**RECORD EXCERPTS**
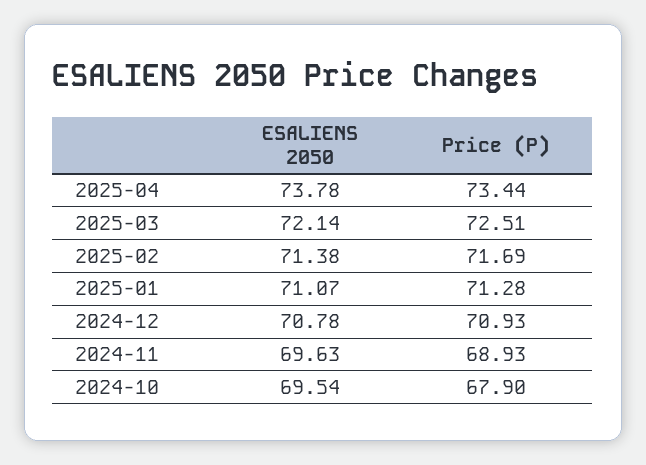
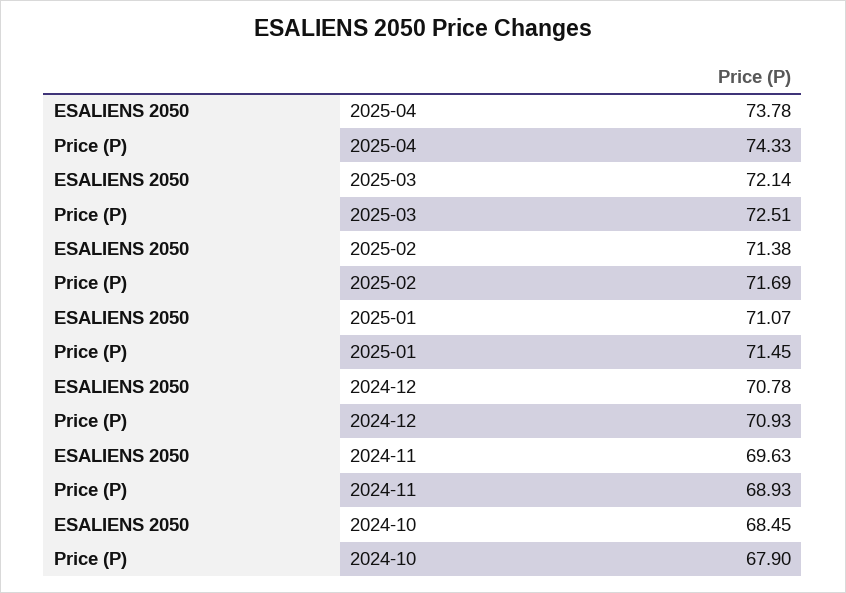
  {
    "ESALIENS 2050": {
      "2025-04": 73.78,
      "2025-03": 72.14,
      "2025-02": 71.38,
      "2025-01": 71.07,
      "2024-12": 70.78,
      "2024-11": 69.63,
-     "2024-10": 69.54
+     "2024-10": 68.45
    },
    "Price (P)": {
-     "2025-04": 73.44,
+     "2025-04": 74.33,
      "2025-03": 72.51,
      "2025-02": 71.69,
-     "2025-01": 71.28,
+     "2025-01": 71.45,
      "2024-12": 70.93,
      "2024-11": 68.93,
      "2024-10": 67.9
    }
  }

**DESCRIPTION OF THE TASK**
Leave the pictures behind and repeat each entry exactly.

**WRITTEN SOLUTION**
  {
    "ESALIENS 2050": {
      "2025-04": 73.78,
      "2025-03": 72.14,
      "2025-02": 71.38,
      "2025-01": 71.07,
      "2024-12": 70.78,
      "2024-11": 69.63,
-     "2024-10": 69.54
+     "2024-10": 68.45
    },
    "Price (P)": {
-     "2025-04": 73.44,
+     "2025-04": 74.33,
      "2025-03": 72.51,
      "2025-02": 71.69,
-     "2025-01": 71.28,
+     "2025-01": 71.45,
      "2024-12": 70.93,
      "2024-11": 68.93,
      "2024-10": 67.9
    }
  }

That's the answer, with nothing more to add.